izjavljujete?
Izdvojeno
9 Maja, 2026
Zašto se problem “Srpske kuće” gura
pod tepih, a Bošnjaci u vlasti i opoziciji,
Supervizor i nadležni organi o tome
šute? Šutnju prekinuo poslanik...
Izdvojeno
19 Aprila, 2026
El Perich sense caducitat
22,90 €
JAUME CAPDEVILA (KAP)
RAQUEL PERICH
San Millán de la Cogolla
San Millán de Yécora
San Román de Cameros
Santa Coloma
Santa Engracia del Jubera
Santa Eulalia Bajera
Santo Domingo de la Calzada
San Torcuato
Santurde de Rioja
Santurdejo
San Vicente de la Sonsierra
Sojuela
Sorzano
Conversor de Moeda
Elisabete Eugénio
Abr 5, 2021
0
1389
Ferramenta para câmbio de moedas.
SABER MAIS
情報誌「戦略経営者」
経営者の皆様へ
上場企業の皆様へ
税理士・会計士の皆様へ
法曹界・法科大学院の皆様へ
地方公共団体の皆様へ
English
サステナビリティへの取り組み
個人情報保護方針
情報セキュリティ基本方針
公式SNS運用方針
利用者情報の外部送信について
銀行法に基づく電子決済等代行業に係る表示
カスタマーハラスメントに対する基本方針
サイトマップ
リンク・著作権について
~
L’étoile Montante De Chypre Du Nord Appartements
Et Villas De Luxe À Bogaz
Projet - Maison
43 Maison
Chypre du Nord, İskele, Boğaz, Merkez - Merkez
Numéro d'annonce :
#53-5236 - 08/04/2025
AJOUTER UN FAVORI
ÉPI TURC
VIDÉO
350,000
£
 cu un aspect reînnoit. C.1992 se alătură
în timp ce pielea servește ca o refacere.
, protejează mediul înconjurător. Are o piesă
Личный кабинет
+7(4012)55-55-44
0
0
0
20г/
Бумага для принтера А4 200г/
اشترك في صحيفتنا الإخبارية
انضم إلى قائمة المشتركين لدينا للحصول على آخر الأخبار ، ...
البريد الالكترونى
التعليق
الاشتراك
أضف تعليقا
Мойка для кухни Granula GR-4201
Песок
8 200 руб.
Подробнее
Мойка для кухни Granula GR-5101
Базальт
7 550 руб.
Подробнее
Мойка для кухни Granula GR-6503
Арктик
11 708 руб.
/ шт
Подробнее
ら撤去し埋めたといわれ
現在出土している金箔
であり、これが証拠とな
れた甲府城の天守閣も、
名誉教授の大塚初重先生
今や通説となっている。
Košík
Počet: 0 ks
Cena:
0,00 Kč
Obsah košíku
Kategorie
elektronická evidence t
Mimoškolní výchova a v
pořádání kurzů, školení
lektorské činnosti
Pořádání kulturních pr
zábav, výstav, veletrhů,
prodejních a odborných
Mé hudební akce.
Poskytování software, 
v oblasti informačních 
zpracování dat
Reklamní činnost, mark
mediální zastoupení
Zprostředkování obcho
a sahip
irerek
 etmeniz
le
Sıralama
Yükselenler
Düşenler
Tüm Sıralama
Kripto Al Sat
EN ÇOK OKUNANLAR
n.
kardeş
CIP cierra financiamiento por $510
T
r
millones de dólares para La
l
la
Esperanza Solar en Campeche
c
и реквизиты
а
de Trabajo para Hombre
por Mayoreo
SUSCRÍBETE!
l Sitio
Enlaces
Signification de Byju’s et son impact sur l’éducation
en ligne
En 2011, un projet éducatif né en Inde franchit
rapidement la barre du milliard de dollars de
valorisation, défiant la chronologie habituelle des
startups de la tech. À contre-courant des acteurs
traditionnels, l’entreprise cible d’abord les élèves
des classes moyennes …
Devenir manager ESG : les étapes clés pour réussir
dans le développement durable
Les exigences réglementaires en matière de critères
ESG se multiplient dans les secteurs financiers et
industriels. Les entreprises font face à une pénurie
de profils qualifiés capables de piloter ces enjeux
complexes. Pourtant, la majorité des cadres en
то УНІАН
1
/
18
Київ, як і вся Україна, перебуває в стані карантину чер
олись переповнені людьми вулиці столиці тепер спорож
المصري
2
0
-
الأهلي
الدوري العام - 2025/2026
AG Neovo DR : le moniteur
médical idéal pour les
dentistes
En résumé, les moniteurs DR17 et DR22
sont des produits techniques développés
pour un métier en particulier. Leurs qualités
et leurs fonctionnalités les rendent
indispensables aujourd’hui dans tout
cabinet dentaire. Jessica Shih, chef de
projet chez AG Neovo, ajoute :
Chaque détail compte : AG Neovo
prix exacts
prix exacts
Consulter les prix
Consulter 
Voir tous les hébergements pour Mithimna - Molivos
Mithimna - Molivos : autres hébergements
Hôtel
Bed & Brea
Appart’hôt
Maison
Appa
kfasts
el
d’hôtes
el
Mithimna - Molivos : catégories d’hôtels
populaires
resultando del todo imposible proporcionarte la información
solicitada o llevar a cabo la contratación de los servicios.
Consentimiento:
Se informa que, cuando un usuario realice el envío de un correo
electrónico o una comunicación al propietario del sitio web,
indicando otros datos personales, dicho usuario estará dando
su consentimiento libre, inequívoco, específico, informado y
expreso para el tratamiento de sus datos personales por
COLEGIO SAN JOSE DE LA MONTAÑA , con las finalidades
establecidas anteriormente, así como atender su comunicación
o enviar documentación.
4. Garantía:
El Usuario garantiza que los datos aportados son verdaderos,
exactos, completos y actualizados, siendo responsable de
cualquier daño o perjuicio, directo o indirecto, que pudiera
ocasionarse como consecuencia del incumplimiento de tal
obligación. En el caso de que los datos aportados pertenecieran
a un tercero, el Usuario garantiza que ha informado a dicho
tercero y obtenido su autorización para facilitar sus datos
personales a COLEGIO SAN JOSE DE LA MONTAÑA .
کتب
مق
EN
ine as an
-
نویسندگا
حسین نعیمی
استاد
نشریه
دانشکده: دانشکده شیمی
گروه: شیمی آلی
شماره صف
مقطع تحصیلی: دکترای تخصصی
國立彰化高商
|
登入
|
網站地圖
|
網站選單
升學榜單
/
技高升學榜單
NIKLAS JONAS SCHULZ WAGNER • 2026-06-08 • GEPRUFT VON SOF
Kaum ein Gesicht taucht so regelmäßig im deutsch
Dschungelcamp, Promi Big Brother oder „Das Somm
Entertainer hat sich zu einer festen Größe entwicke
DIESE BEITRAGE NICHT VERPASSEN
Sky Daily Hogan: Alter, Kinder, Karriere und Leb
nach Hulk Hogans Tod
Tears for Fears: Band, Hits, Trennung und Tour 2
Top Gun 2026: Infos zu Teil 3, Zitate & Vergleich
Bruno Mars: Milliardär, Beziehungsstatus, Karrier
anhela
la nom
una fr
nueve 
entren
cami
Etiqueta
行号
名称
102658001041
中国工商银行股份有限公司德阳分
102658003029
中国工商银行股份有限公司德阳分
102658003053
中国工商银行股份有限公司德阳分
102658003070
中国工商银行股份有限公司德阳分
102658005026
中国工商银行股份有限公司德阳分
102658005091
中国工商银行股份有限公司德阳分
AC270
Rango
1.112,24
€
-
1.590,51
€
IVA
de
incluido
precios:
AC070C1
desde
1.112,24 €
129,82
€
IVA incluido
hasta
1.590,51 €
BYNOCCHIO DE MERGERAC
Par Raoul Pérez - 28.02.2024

◆ ◆ ◆ ◆ ◆

**Problem details:** Your reply must consist of one number, the count of lines in the entries that hold "para".

**Solution to the exercise:** 5